### READING TEXT

I Said it First, or An Achy Breaky Day

We took the medical tour; eyes, ears, nose and throat. Today was Ear Day. The girl had a Volkswagon VW, a 1950s metallic Christmas tree and a reupholstered floral love seat removed from her ears. Oh, and an aging tube that didn’t come out on its own. I got to look through the giant lighted magnifying device and you know those caves with the giant stalactites and stalagmites, common in southern Missouri? Yeah, it looked like that. I loved the pediatric ENT so much I could have smooched him right then and there, even though we had to wait 45 minutes to see him. Wait, make that NINE YEARS and 45 minutes as it’s been that long since the girl has had ear woes and TODAY someone fixed them. Just. Like. That.

Anyway, in the waiting room between the audiologists’ and the ENT’s offices, the girl, peering over my shoulder, saw a photo of some dead star in the obit section.

“I’m donating to the buy her braces fund,” she said.

“Petunia!” (not her real name, but a name my mother used to call me and people’s fake names for their kids always crack me up. Once, a guy at Sears in the paint department created the color Petunia just for me.) I said, “that’s not very nice.”

“Hey, you said it first,” she said.

“I did?”

“Yeah, you said, ‘I’m donating to the Hannah Montana orthodontia fund,’” she said.

And she’s right. I did. Somebody get Billy Ray Cyrus’s kid some braces.

######
### THE DATA

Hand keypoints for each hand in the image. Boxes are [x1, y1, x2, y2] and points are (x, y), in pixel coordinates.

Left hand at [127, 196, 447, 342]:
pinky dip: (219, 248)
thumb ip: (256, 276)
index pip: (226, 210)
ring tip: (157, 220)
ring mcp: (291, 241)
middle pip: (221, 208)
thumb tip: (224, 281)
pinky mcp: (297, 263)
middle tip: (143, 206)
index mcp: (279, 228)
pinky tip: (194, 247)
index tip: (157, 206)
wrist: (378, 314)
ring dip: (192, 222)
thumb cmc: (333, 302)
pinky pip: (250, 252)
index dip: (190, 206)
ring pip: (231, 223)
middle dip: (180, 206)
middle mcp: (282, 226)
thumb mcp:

######

EXERCISE DESCRIPTION ::
Copy the passage in the Ear Day text above from "We took the" to "the obit section.", word for word.

PROBLEM SOLUTION ::
We took the medical tour; eyes, ears, nose and throat. Today was Ear Day. The girl had a Volkswagon VW, a 1950s metallic Christmas tree and a reupholstered floral love seat removed from her ears. Oh, and an aging tube that didn’t come out on its own. I got to look through the giant lighted magnifying device and you know those caves with the giant stalactites and stalagmites, common in southern Missouri? Yeah, it looked like that. I loved the pediatric ENT so much I could have smooched him right then and there, even though we had to wait 45 minutes to see him. Wait, make that NINE YEARS and 45 minutes as it’s been that long since the girl has had ear woes and TODAY someone fixed them. Just. Like. That.

Anyway, in the waiting room between the audiologists’ and the ENT’s offices, the girl, peering over my shoulder, saw a photo of some dead star in the obit section.